Readmission rates are a measure of surgical quality and an object of clinical and regulatory scrutiny. Despite increasing efforts to improve quality and contain cost, 6% to 25% of patients are readmitted after colorectal surgery.
The aim of this study is to define the predictors and costs of readmission following colorectal surgery.
This is a retrospective cohort study of patients undergoing elective and nonelective colectomy and/or proctectomy in the Healthcare Cost and Utilization Project Florida State Inpatient Database 2007 to 2011. Readmission is defined as inpatient admission within 30 days of discharge. Univariate analyses were performed of sex, age, Elixhauser score, race, insurance type, procedure, indication, readmission diagnosis, cost, and length of stay. Multivariate analysis was performed by logistic regression. Sensitivity analysis of nonemergent admissions was conducted.
This study was conducted in Florida acute-care hospitals.
Patients undergoing colectomy and proctectomy from 2007 to 2011 were included.
INTERVENTION(S): There were no interventions.
MAIN OUTCOME MEASURE(S): The primary outcomes measured were readmission and the cost of readmission.

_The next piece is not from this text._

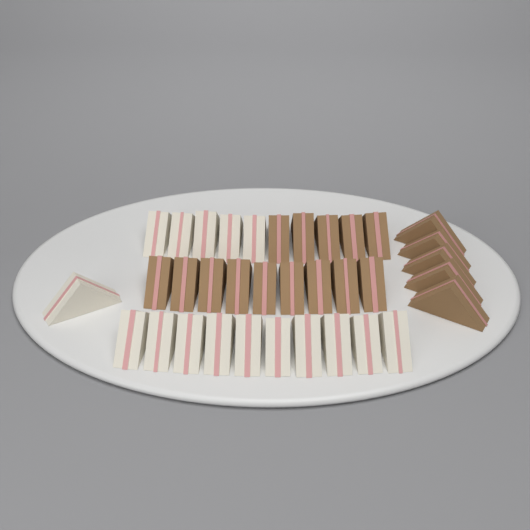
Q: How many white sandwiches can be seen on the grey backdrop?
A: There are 16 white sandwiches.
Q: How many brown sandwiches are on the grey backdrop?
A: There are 19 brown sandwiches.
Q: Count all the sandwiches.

A total of 93,913 patients underwent colectomy; 14.7% were readmitted within 30 days. From 2007 to 2011, readmission rates remained stable (14.6%-14.2%, trend p = 0.1585). After multivariate adjustment, patient factors associated with readmission included nonwhite race, age <65, and a diagnosis code other than neoplasm or diverticular disease (p < 0.0001). Patients with Medicare or Medicaid were more likely to be readmitted than those with private insurance (p < 0.0001). Patients with longer index admissions, those with stomas, and those undergoing all procedures other than sigmoid or transverse colectomy were more likely to be readmitted (p < 0.0001). High-volume hospitals had higher rates of readmission (p < 0.0001). The most common reason for readmission was infection (32.9%). Median cost of readmission care was $7030 (intraquartile range, $4220-$13,247). Fistulas caused the most costly readmissions ($15,174; intraquartile range, $6725-$26,660).

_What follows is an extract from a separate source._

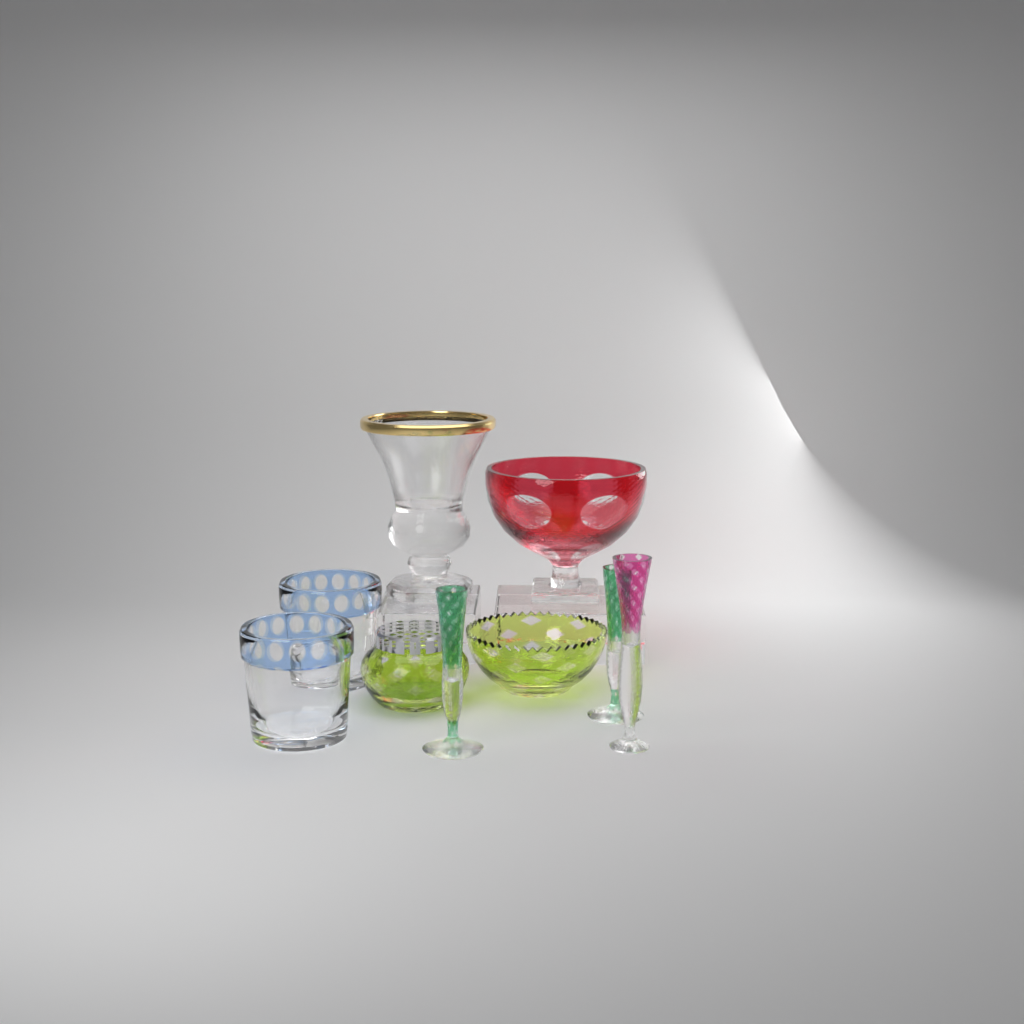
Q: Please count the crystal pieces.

Administrative data and retrospective design were limitations of this study.
Readmissions rates after colorectal surgery remain common and costly. Nonprivate insurance, IBD, and high hospital volume are significantly associated with readmission.
再入院率是衡量手术质量的指标,也是临床和监管审查的对象。尽管为提高质量和控制成本做出了越来越多的努力,但结直肠手术后仍有6%至25%的患者再次入院。

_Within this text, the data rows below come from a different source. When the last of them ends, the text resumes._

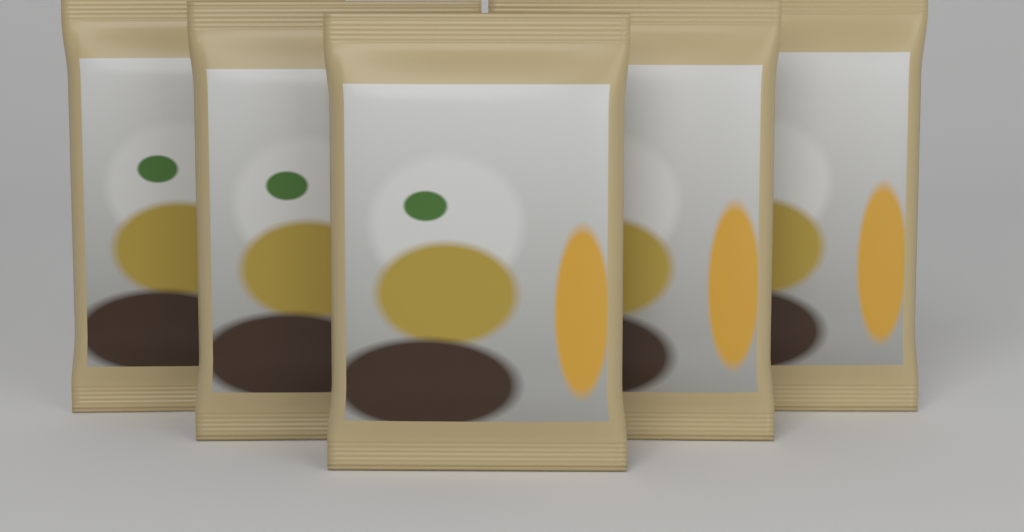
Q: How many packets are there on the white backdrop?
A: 5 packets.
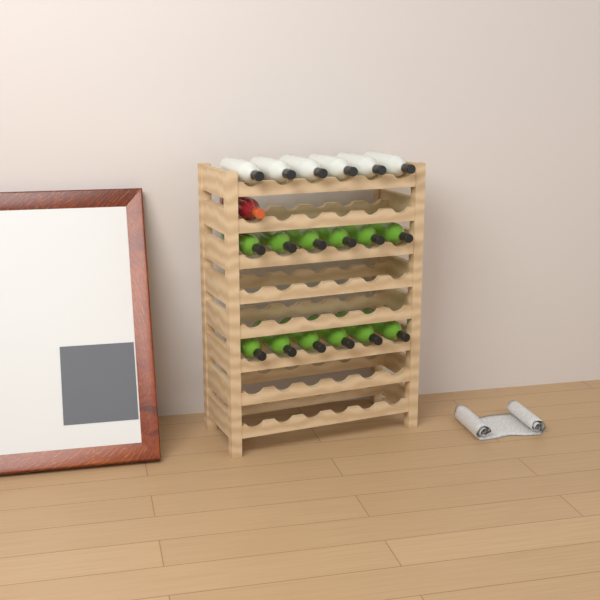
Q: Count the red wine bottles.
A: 1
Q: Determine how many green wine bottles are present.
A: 12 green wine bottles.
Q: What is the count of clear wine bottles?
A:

本研究的目的是确定结直肠手术后再入院的预测因素和成本。
这是一项对2007年至2011年佛罗里达州医疗保健成本与利用项目住院数据库中接受择期和非择期结肠切除术和/或直肠切除术患者的回顾性队列研究。再入院定义为出院后30天内再次住院。对性别、年龄、埃利克斯豪泽评分、种族、保险类型、手术、适应症、再入院诊断、成本和住院时间进行单因素分析。通过逻辑回归进行多因素分析。对非急诊入院进行敏感性分析。
本研究在佛罗里达州的急症护理医院进行。
纳入2007年至2011年接受结肠切除术和直肠切除术的患者。
无干预措施。
主要观察指标为再入院情况和再入院成本。
共有93913例患者接受了结肠切除术;14.7%的患者在30天内再次入院。2007年至2011年,再入院率保持稳定(14.6%-14.2%,趋势p = 0.1585)。多因素调整后,与再入院相关的患者因素包括非白人种族、年龄<65岁以及肿瘤或憩室病以外的诊断代码(p < 0.0001)。医疗保险或医疗补助患者比私人保险患者更有可能再次入院(p < 0.0001)。首次入院时间较长的患者、有造口的患者以及接受乙状结肠或横结肠切除术以外所有手术 procedures的患者更有可能再次入院(p < 0.0001)。高容量医院的再入院率更高(p < 0.0001)。再入院最常见的原因是感染(32.9%)。再入院护理的中位数成本为7030美元(四分位间距,4220美元至13247美元)。瘘管导致的再入院成本最高(15174美元;四分位间距,6725美元至26660美元)。
行政数据和回顾性设计是本研究的局限性。
结直肠手术后再入院率仍然很常见且成本高昂。非私人保险、炎症性肠病和高医院容量与再入院显著相关。